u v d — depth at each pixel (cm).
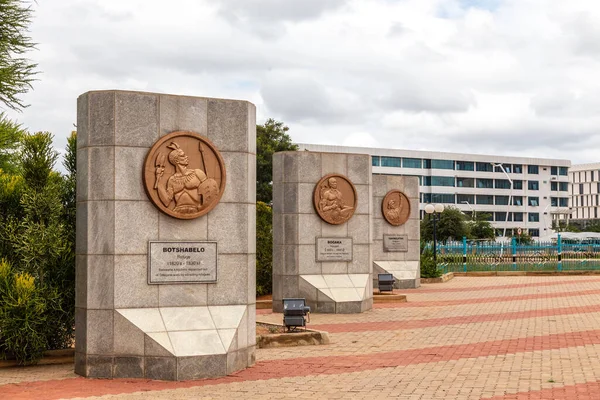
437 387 1005
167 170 1132
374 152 9300
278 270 2061
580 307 2056
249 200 1200
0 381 1078
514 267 3769
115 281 1095
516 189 10350
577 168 13412
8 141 1456
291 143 4609
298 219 2033
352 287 2025
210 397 959
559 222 10838
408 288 2820
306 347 1392
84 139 1129
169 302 1123
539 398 923
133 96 1124
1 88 1323
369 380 1063
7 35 1361
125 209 1109
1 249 1281
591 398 918
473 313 1953
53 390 1005
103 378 1087
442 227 6950
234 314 1159
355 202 2088
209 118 1172
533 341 1424
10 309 1177
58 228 1271
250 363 1184
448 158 9869
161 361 1076
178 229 1139
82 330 1115
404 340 1471
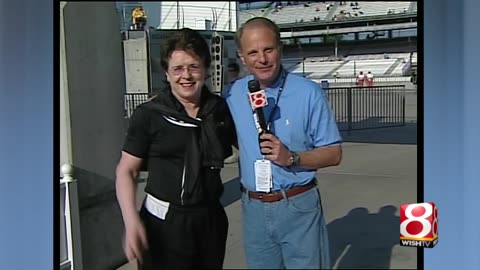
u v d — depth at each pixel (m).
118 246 2.81
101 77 3.07
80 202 2.83
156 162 2.69
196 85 2.63
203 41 2.68
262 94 2.60
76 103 3.10
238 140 2.68
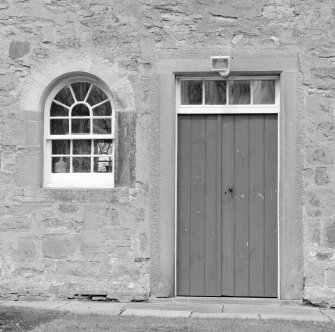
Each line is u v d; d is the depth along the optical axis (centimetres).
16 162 819
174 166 808
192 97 824
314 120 783
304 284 779
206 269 811
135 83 808
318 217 778
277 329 643
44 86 820
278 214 796
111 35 812
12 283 809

▸ WHAT NEEDS TO BE DONE
From where "Each line is" appears to the last line of the listing above, please write out every line exactly; leave out the rest.

▸ RESPONSE TO THIS TASK
Each line is u v d; d is the depth along the optical axis (centimetres).
16 162 819
174 166 808
192 97 824
314 120 783
304 284 779
206 269 811
135 83 808
318 217 778
277 329 643
44 86 820
278 214 796
111 35 812
12 283 809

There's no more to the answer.